# Challenge:
Copy the entries below, swapping "common name" for "vernacular name" throughout and changing nothing else.
━━━ Input records ━━━
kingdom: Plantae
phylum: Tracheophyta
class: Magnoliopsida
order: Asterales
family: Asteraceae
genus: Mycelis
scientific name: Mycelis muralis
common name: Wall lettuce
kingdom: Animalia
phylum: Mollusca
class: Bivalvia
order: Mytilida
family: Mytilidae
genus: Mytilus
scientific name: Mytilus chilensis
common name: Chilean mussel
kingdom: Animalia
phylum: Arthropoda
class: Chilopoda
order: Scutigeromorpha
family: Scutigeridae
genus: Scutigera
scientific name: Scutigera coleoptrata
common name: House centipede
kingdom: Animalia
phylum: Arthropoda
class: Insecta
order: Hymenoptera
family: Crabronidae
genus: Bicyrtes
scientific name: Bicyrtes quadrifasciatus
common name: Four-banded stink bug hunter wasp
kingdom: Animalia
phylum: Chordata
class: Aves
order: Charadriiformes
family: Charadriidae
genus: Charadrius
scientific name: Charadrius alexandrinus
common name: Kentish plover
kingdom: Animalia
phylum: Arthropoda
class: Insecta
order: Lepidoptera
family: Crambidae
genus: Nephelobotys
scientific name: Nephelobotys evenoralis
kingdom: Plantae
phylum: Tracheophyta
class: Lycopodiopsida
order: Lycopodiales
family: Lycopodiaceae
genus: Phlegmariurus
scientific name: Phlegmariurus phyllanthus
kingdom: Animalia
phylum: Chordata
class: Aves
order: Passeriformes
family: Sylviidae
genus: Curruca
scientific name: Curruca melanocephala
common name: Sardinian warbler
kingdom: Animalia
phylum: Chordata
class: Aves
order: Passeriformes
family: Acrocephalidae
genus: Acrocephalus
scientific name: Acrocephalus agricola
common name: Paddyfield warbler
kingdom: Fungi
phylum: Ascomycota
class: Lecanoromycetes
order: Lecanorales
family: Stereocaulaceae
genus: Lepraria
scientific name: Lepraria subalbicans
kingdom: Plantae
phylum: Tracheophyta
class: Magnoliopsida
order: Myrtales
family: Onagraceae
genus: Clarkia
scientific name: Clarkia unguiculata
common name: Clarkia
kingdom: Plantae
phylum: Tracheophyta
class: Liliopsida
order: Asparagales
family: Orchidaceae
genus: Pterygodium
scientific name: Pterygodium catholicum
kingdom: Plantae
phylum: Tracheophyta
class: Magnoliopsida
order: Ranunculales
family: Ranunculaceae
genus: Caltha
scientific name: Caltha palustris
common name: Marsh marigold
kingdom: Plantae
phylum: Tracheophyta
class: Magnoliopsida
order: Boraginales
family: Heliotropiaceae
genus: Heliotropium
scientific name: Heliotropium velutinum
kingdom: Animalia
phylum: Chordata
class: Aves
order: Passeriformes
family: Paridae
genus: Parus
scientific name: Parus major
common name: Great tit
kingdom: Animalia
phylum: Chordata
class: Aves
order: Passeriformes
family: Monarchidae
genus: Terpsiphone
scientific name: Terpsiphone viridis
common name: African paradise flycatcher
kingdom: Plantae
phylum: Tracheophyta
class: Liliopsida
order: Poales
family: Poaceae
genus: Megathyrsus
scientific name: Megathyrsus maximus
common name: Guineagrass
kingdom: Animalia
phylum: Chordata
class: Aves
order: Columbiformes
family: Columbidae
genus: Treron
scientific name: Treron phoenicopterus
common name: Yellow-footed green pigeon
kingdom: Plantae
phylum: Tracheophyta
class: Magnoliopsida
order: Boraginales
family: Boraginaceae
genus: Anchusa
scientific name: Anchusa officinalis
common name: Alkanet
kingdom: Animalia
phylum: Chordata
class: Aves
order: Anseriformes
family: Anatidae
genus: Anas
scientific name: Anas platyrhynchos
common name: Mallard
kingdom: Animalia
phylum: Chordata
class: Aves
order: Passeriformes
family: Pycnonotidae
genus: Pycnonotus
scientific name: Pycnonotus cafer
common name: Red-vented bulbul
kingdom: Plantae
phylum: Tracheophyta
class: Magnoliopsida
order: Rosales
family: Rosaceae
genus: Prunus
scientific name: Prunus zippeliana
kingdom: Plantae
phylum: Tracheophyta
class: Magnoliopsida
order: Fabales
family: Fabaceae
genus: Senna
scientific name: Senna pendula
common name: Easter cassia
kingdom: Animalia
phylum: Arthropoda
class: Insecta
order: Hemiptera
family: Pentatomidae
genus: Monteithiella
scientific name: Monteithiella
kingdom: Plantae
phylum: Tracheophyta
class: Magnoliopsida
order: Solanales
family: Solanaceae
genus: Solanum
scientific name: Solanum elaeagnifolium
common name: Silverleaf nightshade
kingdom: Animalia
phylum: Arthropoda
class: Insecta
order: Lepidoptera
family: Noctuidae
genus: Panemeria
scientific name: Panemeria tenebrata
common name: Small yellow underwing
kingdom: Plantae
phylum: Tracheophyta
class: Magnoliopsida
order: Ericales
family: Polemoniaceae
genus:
━━━
# Final answer:
kingdom: Plantae
phylum: Tracheophyta
class: Magnoliopsida
order: Asterales
family: Asteraceae
genus: Mycelis
scientific name: Mycelis muralis
vernacular name: Wall lettuce
kingdom: Animalia
phylum: Mollusca
class: Bivalvia
order: Mytilida
family: Mytilidae
genus: Mytilus
scientific name: Mytilus chilensis
vernacular name: Chilean mussel
kingdom: Animalia
phylum: Arthropoda
class: Chilopoda
order: Scutigeromorpha
family: Scutigeridae
genus: Scutigera
scientific name: Scutigera coleoptrata
vernacular name: House centipede
kingdom: Animalia
phylum: Arthropoda
class: Insecta
order: Hymenoptera
family: Crabronidae
genus: Bicyrtes
scientific name: Bicyrtes quadrifasciatus
vernacular name: Four-banded stink bug hunter wasp
kingdom: Animalia
phylum: Chordata
class: Aves
order: Charadriiformes
family: Charadriidae
genus: Charadrius
scientific name: Charadrius alexandrinus
vernacular name: Kentish plover
kingdom: Animalia
phylum: Arthropoda
class: Insecta
order: Lepidoptera
family: Crambidae
genus: Nephelobotys
scientific name: Nephelobotys evenoralis
kingdom: Plantae
phylum: Tracheophyta
class: Lycopodiopsida
order: Lycopodiales
family: Lycopodiaceae
genus: Phlegmariurus
scientific name: Phlegmariurus phyllanthus
kingdom: Animalia
phylum: Chordata
class: Aves
order: Passeriformes
family: Sylviidae
genus: Curruca
scientific name: Curruca melanocephala
vernacular name: Sardinian warbler
kingdom: Animalia
phylum: Chordata
class: Aves
order: Passeriformes
family: Acrocephalidae
genus: Acrocephalus
scientific name: Acrocephalus agricola
vernacular name: Paddyfield warbler
kingdom: Fungi
phylum: Ascomycota
class: Lecanoromycetes
order: Lecanorales
family: Stereocaulaceae
genus: Lepraria
scientific name: Lepraria subalbicans
kingdom: Plantae
phylum: Tracheophyta
class: Magnoliopsida
order: Myrtales
family: Onagraceae
genus: Clarkia
scientific name: Clarkia unguiculata
vernacular name: Clarkia
kingdom: Plantae
phylum: Tracheophyta
class: Liliopsida
order: Asparagales
family: Orchidaceae
genus: Pterygodium
scientific name: Pterygodium catholicum
kingdom: Plantae
phylum: Tracheophyta
class: Magnoliopsida
order: Ranunculales
family: Ranunculaceae
genus: Caltha
scientific name: Caltha palustris
vernacular name: Marsh marigold
kingdom: Plantae
phylum: Tracheophyta
class: Magnoliopsida
order: Boraginales
family: Heliotropiaceae
genus: Heliotropium
scientific name: Heliotropium velutinum
kingdom: Animalia
phylum: Chordata
class: Aves
order: Passeriformes
family: Paridae
genus: Parus
scientific name: Parus major
vernacular name: Great tit
kingdom: Animalia
phylum: Chordata
class: Aves
order: Passeriformes
family: Monarchidae
genus: Terpsiphone
scientific name: Terpsiphone viridis
vernacular name: African paradise flycatcher
kingdom: Plantae
phylum: Tracheophyta
class: Liliopsida
order: Poales
family: Poaceae
genus: Megathyrsus
scientific name: Megathyrsus maximus
vernacular name: Guineagrass
kingdom: Animalia
phylum: Chordata
class: Aves
order: Columbiformes
family: Columbidae
genus: Treron
scientific name: Treron phoenicopterus
vernacular name: Yellow-footed green pigeon
kingdom: Plantae
phylum: Tracheophyta
class: Magnoliopsida
order: Boraginales
family: Boraginaceae
genus: Anchusa
scientific name: Anchusa officinalis
vernacular name: Alkanet
kingdom: Animalia
phylum: Chordata
class: Aves
order: Anseriformes
family: Anatidae
genus: Anas
scientific name: Anas platyrhynchos
vernacular name: Mallard
kingdom: Animalia
phylum: Chordata
class: Aves
order: Passeriformes
family: Pycnonotidae
genus: Pycnonotus
scientific name: Pycnonotus cafer
vernacular name: Red-vented bulbul
kingdom: Plantae
phylum: Tracheophyta
class: Magnoliopsida
order: Rosales
family: Rosaceae
genus: Prunus
scientific name: Prunus zippeliana
kingdom: Plantae
phylum: Tracheophyta
class: Magnoliopsida
order: Fabales
family: Fabaceae
genus: Senna
scientific name: Senna pendula
vernacular name: Easter cassia
kingdom: Animalia
phylum: Arthropoda
class: Insecta
order: Hemiptera
family: Pentatomidae
genus: Monteithiella
scientific name: Monteithiella
kingdom: Plantae
phylum: Tracheophyta
class: Magnoliopsida
order: Solanales
family: Solanaceae
genus: Solanum
scientific name: Solanum elaeagnifolium
vernacular name: Silverleaf nightshade
kingdom: Animalia
phylum: Arthropoda
class: Insecta
order: Lepidoptera
family: Noctuidae
genus: Panemeria
scientific name: Panemeria tenebrata
vernacular name: Small yellow underwing
kingdom: Plantae
phylum: Tracheophyta
class: Magnoliopsida
order: Ericales
family: Polemoniaceae
genus:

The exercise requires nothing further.